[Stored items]
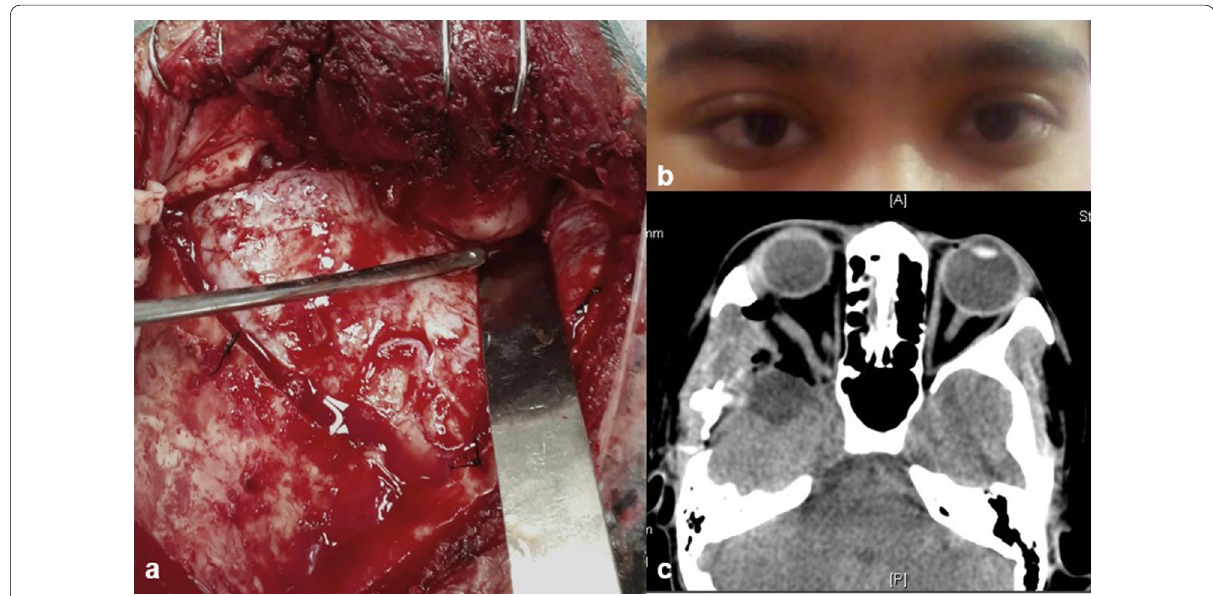
Fig. 2 a Intraoperative image showing an expansile lesion originating from the greater wing of sphenoid. b Clinical image showing resolution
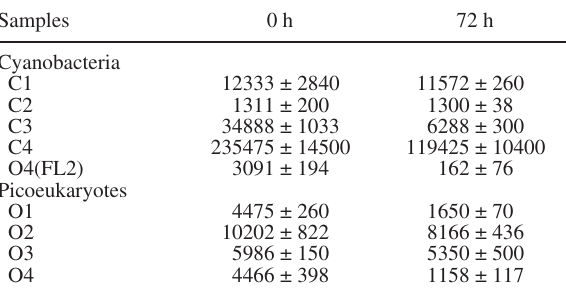
Table 2. – Initial and final cell densities (cell mL -1 ) for the stud- ied populations of cyanobacteria (C1, C2, C3, C4, O4(FL2)) and picoeukaryotes at the maximum copper concentration toxic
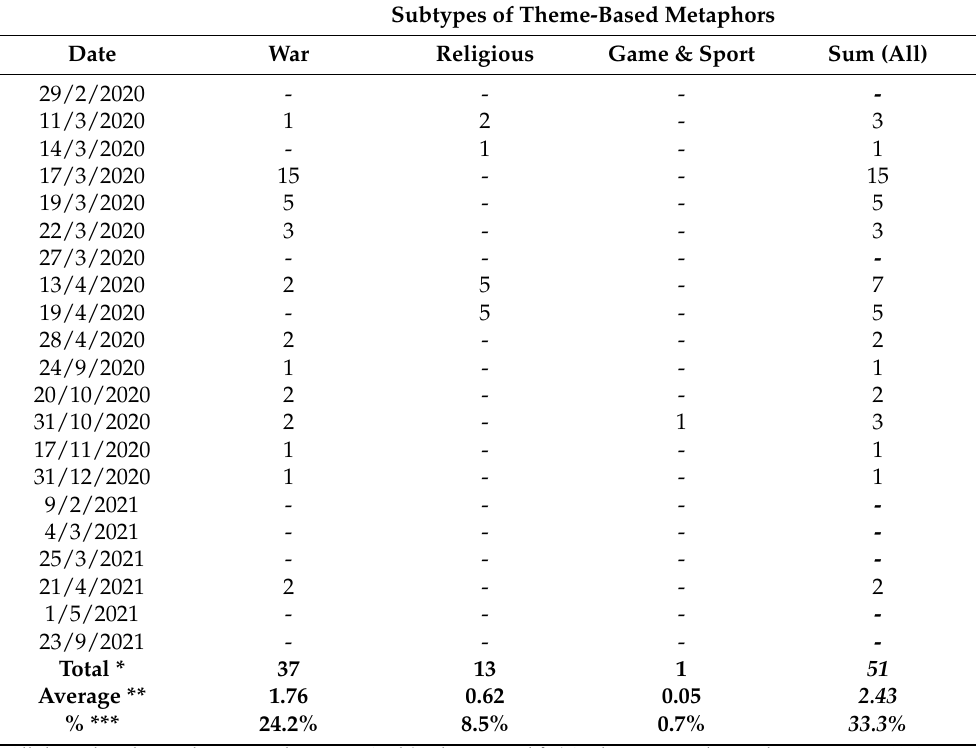
Table 2. Utilization of Different Types of Theme-Based Metaphors by the Greek PM in Public Addresses during the COVID-19 Crisis.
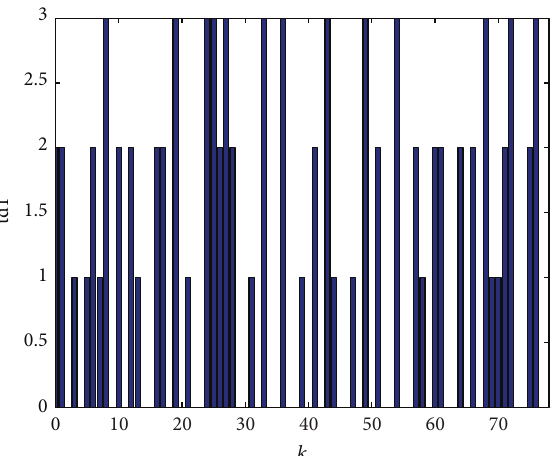
Figure 17: Bounded arbitrary time delays (Example 2).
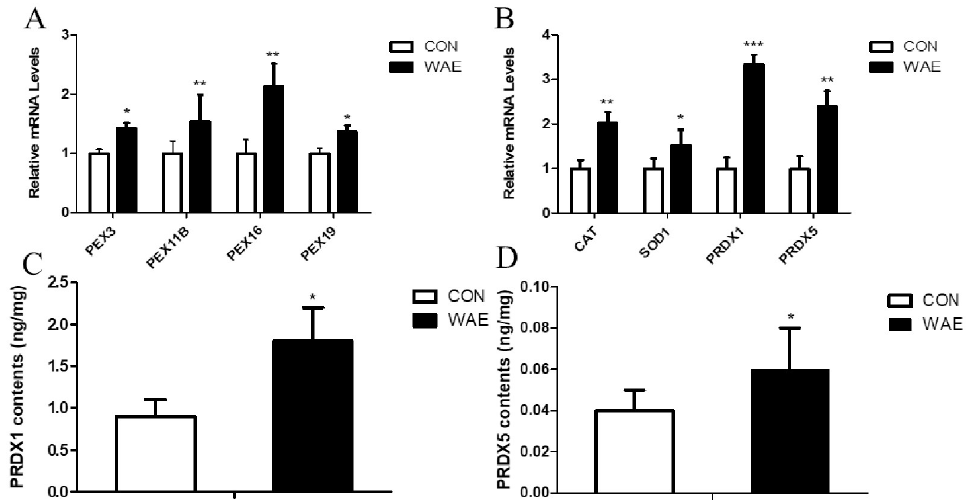
Fig 6. qPCR and ELISA were used to detect liver tissues PEX3, PEX11B, PEX16, PEX19, CAT, SOD1 and other key genes and PRDX1, PRDX5 protein content. (A) mRNA expression levels of key genes in peroxisome biosynthesis in the liver; (B) mRNA expression levels of key peroxisome antioxidant genes in the liver; (C) Peroxiredoxin 1 (PRDX1) content in the liver; (D) Peroxiredoxin 5 (PRDX5) content in the liver; � : (P < 0.05) �� : (P < 0.01) ��� : (P <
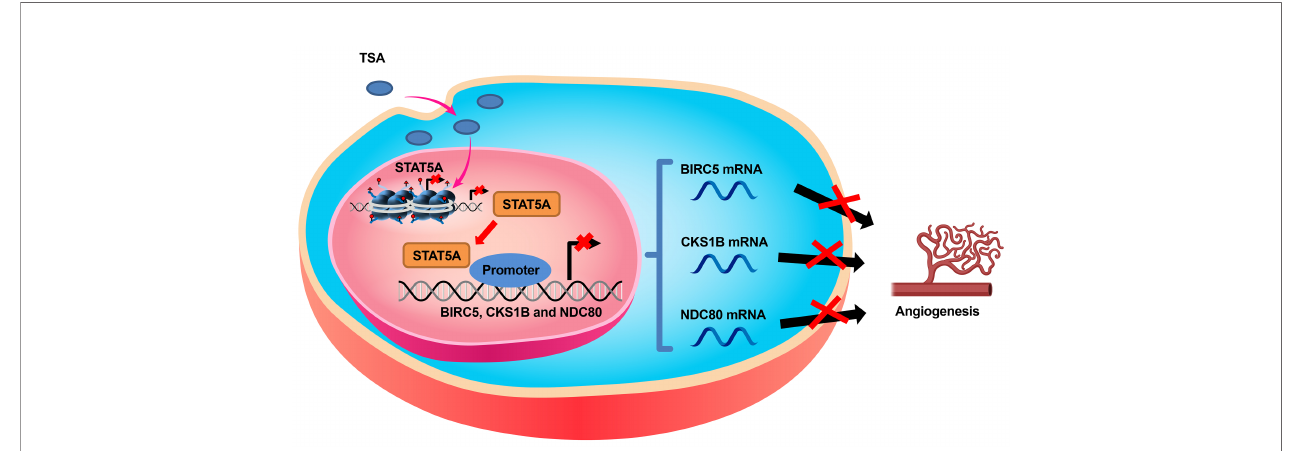
FIGURE 7 | Schematic diagram of the mechanism by which TSA inhibits the expression of BIRC5 , CKS1B , and NDC80 through suppressing STAT5A, resulting in angiogenesis suppression of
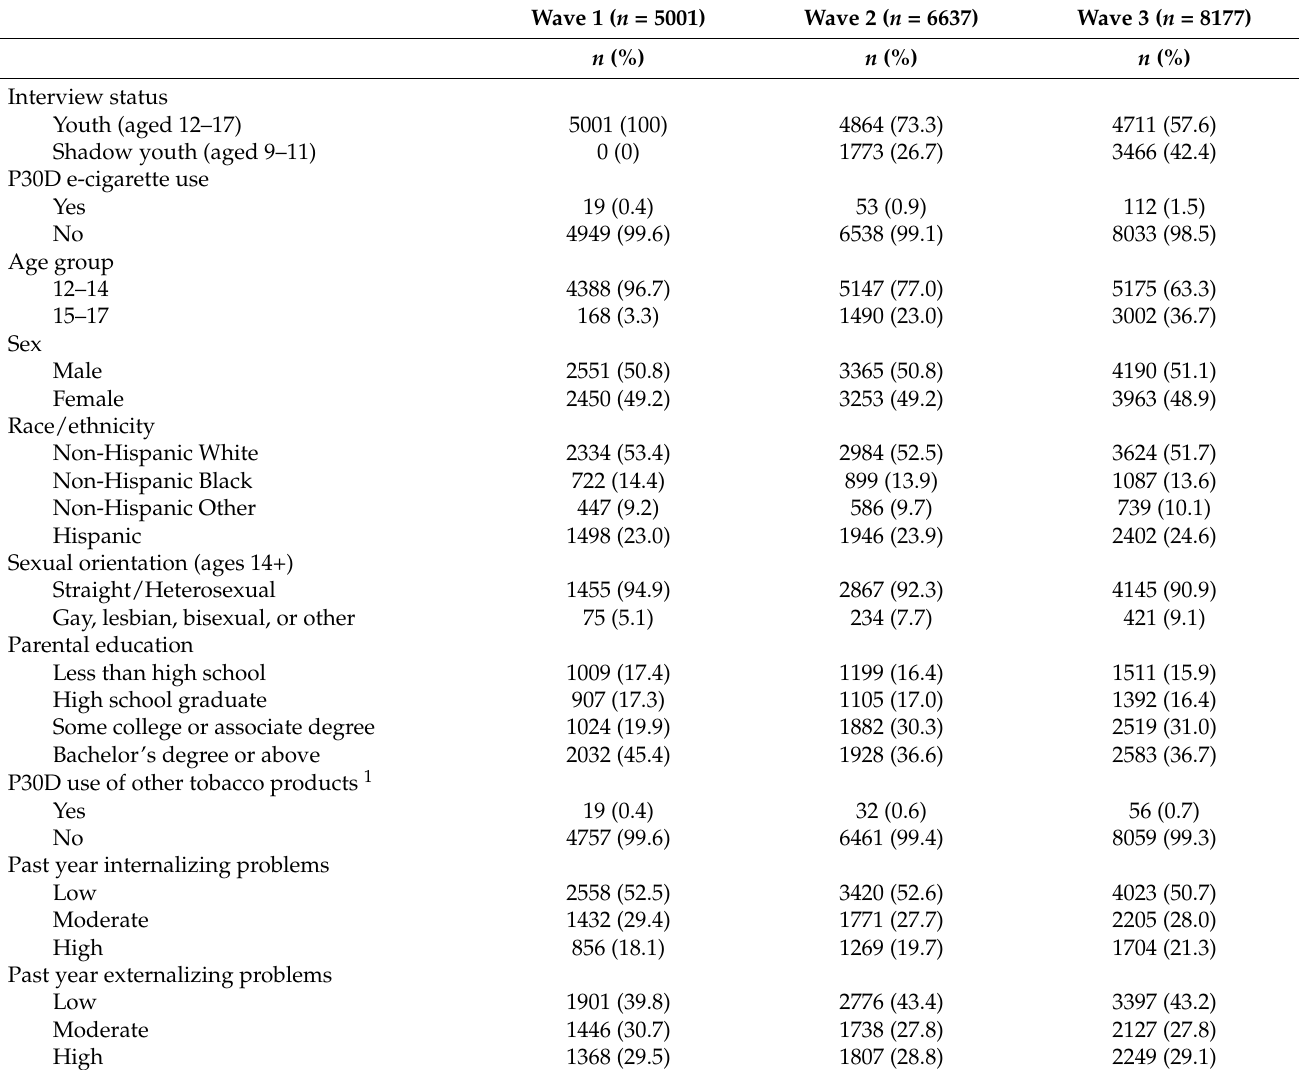
Table 1. Descriptive statistics of covariates at baseline waves among adolescents (12–17 years of age) who reported never having smoked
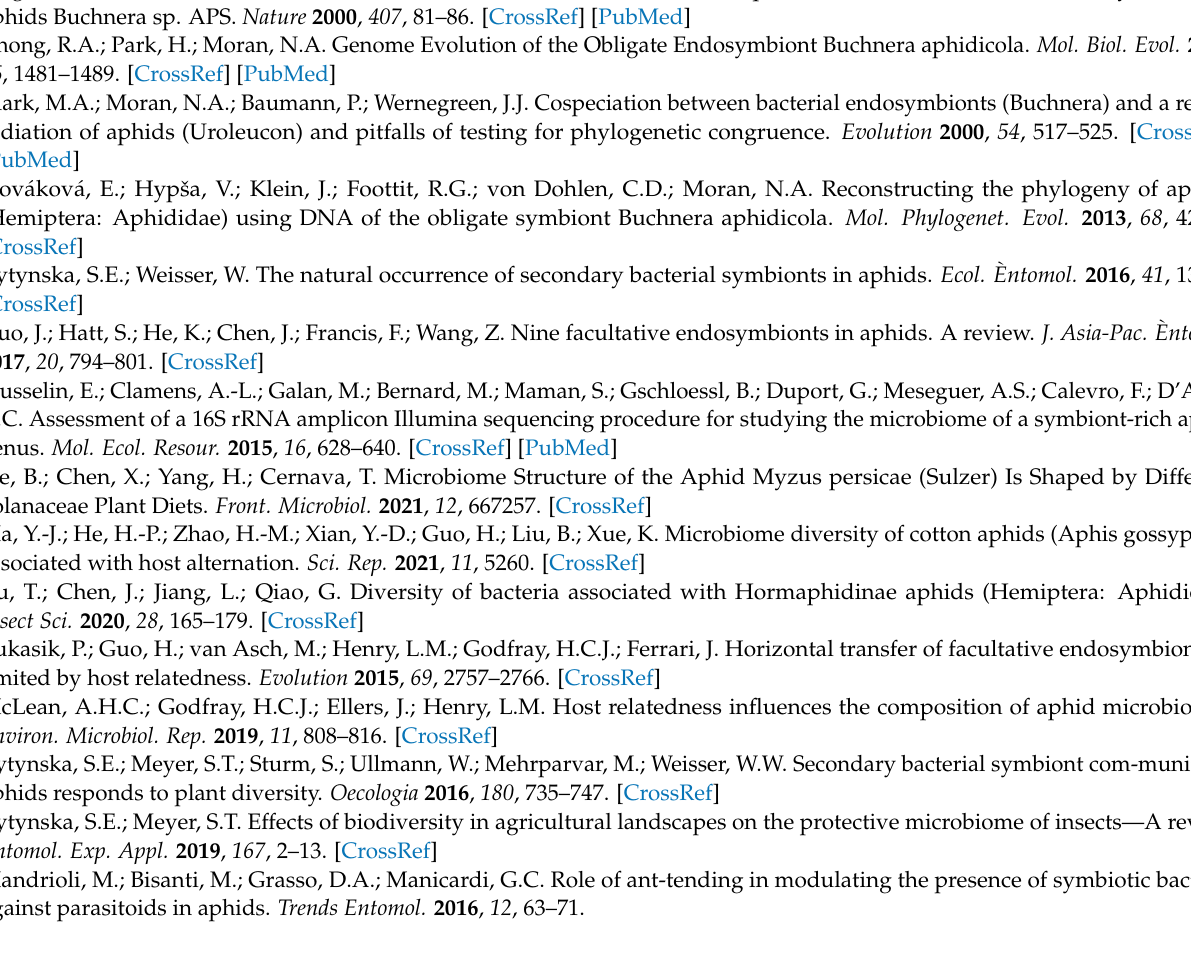
Table S2—Observational statistics per sample; Table S3—Relative abundance of symbionts in studied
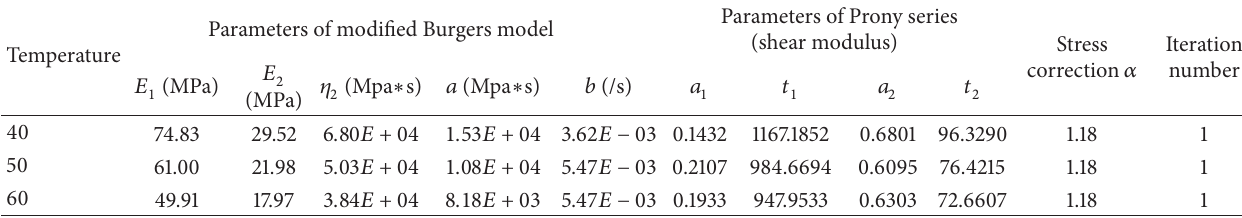
Table 5: Experimental data fitting results after stress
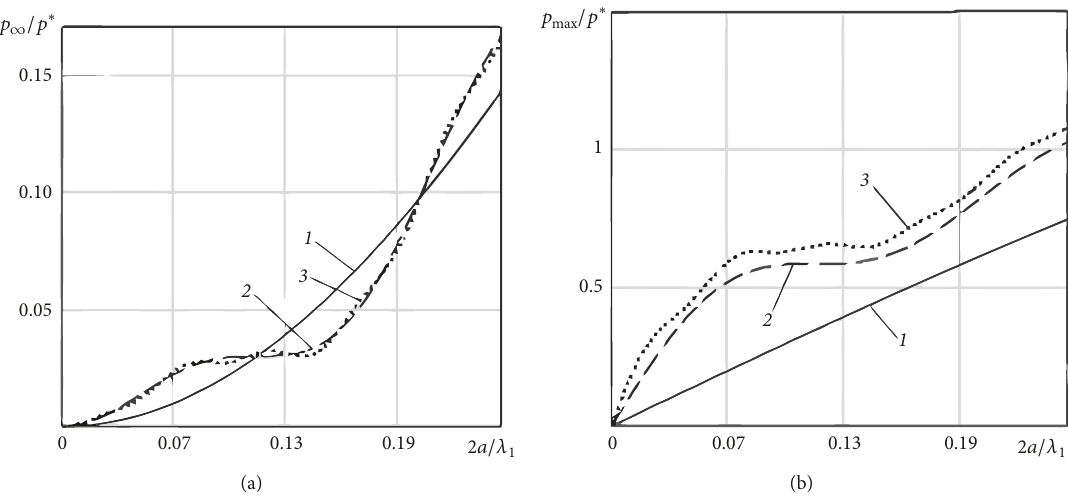
Figure 5: Dimensionless mean pressure (a) and maximum pressure (b) as a function of dimensionless contact length for profiles with different numbers of cosine harmonics ( 𝜆 1 = 2 𝜋 , Δ 1 = 0.5): f ( x ) = Δ 1 cos (𝑥) ( 1 ); f ( x ) = Δ 1 cos (𝑥) +0.02 Δ 1 cos (11𝑥) ( 2 ); f ( x ) = Δ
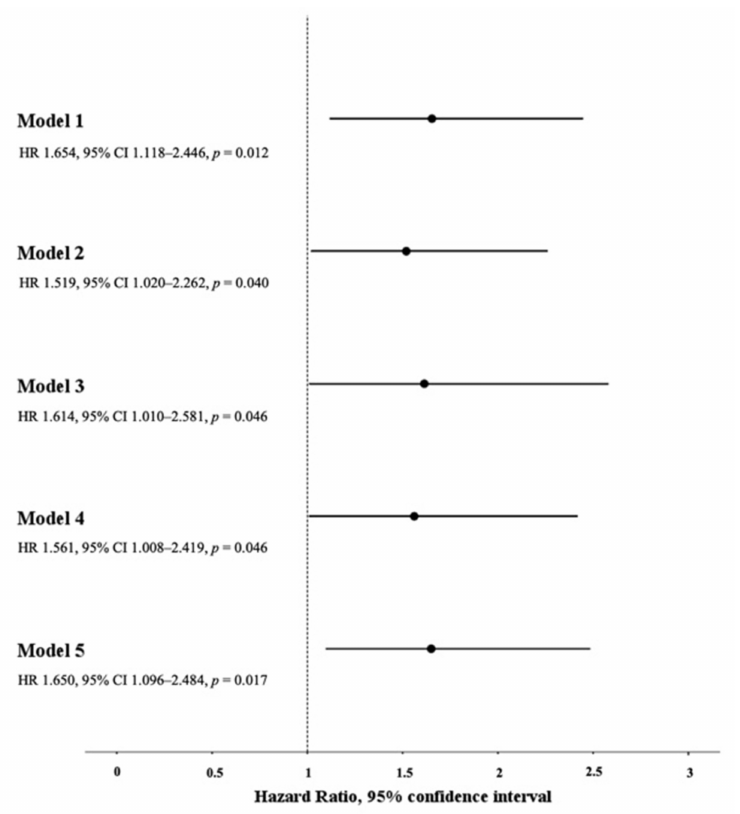
Figure 2. Association between low bFMD and the composite endpoint of ICU admission/in-hospital death in five Cox proportional hazard models (i.e., Models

• _What to work on_: Only lines from the one holding "Table 1. Descriptive" through the last line of the entries above are wanted, both ends included, each retyped exactly; no pictures.

• _Response to the exercise_:
Table 1. Descriptive statistics of covariates at baseline waves among adolescents (12–17 years of age) who reported never having smoked
Table S2—Observational statistics per sample; Table S3—Relative abundance of symbionts in studied
Table 5: Experimental data fitting results after stress
Figure 5: Dimensionless mean pressure (a) and maximum pressure (b) as a function of dimensionless contact length for profiles with different numbers of cosine harmonics ( 𝜆 1 = 2 𝜋 , Δ 1 = 0.5): f ( x ) = Δ 1 cos (𝑥) ( 1 ); f ( x ) = Δ 1 cos (𝑥) +0.02 Δ 1 cos (11𝑥) ( 2 ); f ( x ) = Δ
Figure 2. Association between low bFMD and the composite endpoint of ICU admission/in-hospital death in five Cox proportional hazard models (i.e., Models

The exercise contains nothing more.